I read a post yesterday about friendship.
Actually about what real friendship is not and what pseudo friendship is. The type of friendship that is only there when the winds are favourable and make a person look good – not the kind which stands with a person no matter the weather. It was a difficult article to read in some ways and there were moments when I rolled my eyes and laughed, recognising some of what was written.
I don’t know how others respond to things like this but at this stage of life I take them as a challenge. Maybe that’s because I am finally learning about wisdom. Maybe! However, some of my night was spent tossing and turning, wrestling with the issues that swirl about friendship and love, and all the rules I seem to have for it that suddenly come to light when a written word becomes a mirror.
There is so much said these days about ‘relationships’ and ‘friendships’. And the word ‘boundaries’ has – in some cases – become an excuse to go so far and no further. Boundaries bring protection, but in many cases they give us an acceptable excuse not to love because really we are afraid.
I think about these things because of my own weakness in this area. Like many others, I have failed miserably at times in the working out of what love and what friendship is. In my mind, these two things go together. I have experienced the pain of realising that actually people do not want to know me or to be seen as a part of my life and sadly, people have also felt that from me. This is an area I am constantly asking God to help me with. I understand that I cannot have ‘best friend status’ with everyone – but what yesterday’s post challenged me on was my willingness to ‘stick’ with people through thick and thin. Through what I like and what I don’t like. Through situations that are not comfortable for me, but that when I look at the life of Christ I see Him having no difficulty in these areas at all. I am talking about friendship not based on issues but rather relationships that actually have love as the core.
That is costly. And only possible if I choose to stay in the love of God and love others as I have been loved by Him. From what I understand about the working out of my faith, I need to come to the point where I am able to walk in the ‘no greater love’ scenario and that is a bigger stretch than I can even imagine. To lay down my life so that the life and dreams of another can live. To be able to lay down my opinions and even ‘being right’ about things. To listen instead of always having an answer. To push past popular opinion and actually act like Jesus. No, not just act, BE like Jesus. To say that I am doing that or find it easy would not be the whole truth. To say I am setting my heart on this would be right.
There came a point in the life of Jesus where He called His disciples friends and He explained to them how friendship worked. In my thoughts, the standard set there has never changed and it is my job to line myself up with these guidelines and not make new rules according to my life experience – although that would be far simpler in many cases! Friends stick together. Friendship is inclusive at all times, never exclusive…and does not punish with exclusion when our rules for the journey are violated. Not if we learn to be friends in the way that Christ has set out for us.
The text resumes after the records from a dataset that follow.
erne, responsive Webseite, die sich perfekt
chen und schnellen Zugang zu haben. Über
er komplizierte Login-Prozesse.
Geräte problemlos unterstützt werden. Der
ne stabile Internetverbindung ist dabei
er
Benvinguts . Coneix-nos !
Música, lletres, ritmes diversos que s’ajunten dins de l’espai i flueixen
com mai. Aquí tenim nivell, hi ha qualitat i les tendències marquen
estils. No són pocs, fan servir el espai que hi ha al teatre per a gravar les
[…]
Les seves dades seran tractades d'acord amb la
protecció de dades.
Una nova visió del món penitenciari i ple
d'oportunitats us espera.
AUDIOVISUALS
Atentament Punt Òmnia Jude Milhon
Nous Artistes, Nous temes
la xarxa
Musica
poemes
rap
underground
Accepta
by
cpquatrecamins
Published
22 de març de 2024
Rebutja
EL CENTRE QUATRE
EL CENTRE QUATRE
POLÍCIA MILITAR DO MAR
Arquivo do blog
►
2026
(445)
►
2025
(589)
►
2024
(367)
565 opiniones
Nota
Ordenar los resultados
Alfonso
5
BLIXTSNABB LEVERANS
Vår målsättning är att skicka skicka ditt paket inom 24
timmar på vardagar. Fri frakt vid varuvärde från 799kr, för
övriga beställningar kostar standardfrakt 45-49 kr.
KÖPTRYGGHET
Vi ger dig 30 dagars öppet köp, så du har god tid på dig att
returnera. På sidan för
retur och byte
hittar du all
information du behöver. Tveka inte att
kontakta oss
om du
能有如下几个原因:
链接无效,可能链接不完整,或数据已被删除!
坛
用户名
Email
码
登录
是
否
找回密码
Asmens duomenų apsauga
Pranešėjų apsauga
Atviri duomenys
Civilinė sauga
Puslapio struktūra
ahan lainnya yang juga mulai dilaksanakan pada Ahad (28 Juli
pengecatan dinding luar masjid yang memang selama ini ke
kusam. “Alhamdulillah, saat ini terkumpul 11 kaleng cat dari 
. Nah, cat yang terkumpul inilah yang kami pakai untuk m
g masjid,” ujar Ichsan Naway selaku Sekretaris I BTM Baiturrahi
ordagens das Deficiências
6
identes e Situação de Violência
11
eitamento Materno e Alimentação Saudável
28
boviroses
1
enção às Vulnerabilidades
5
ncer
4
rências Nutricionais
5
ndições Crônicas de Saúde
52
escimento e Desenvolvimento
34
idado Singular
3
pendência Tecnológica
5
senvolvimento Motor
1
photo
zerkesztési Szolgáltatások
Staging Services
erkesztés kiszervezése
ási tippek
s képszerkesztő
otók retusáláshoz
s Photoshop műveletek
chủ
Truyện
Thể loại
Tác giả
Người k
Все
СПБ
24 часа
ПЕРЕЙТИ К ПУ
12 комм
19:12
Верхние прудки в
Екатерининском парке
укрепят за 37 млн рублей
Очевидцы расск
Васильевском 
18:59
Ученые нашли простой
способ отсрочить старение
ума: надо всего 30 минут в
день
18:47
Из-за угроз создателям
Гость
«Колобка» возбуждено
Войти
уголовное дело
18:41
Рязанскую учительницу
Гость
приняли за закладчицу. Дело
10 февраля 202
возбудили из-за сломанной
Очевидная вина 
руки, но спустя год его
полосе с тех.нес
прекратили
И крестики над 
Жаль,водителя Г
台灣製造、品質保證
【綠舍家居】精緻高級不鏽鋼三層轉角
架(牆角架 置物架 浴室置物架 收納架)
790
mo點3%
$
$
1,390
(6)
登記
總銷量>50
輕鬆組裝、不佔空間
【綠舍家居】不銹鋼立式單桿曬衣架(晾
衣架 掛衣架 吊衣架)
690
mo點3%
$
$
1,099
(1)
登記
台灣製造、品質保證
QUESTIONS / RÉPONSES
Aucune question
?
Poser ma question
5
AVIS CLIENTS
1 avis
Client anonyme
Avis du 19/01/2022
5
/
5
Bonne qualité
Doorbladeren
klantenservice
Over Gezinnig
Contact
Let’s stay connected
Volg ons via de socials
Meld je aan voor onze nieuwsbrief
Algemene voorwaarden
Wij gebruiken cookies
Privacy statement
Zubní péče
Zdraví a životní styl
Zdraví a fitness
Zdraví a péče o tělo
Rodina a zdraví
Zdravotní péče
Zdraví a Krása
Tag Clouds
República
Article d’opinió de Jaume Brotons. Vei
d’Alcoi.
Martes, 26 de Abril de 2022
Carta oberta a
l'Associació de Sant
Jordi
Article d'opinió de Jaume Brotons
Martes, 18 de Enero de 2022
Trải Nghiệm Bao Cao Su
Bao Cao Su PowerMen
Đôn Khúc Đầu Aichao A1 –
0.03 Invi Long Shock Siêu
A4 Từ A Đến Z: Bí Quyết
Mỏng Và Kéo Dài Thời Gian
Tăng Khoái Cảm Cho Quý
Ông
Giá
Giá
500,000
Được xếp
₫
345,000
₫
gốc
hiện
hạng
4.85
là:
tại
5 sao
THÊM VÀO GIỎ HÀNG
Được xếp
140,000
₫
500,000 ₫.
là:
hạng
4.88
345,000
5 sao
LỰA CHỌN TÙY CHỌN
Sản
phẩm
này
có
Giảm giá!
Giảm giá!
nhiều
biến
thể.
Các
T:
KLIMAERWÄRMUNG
Not if we learn what love is and how love is the key to what friendship is supposed to be all about. (emphasis mine)
The wonderful thing about walking with God is that we get to try again, and again and again and again. And because He never gives up on us and His love never ends or fails – change is possible!
My part in the whole cycle is to line myself up with His standards and begin to grow up by letting go of my own. We are supposed to be known by our love, after all.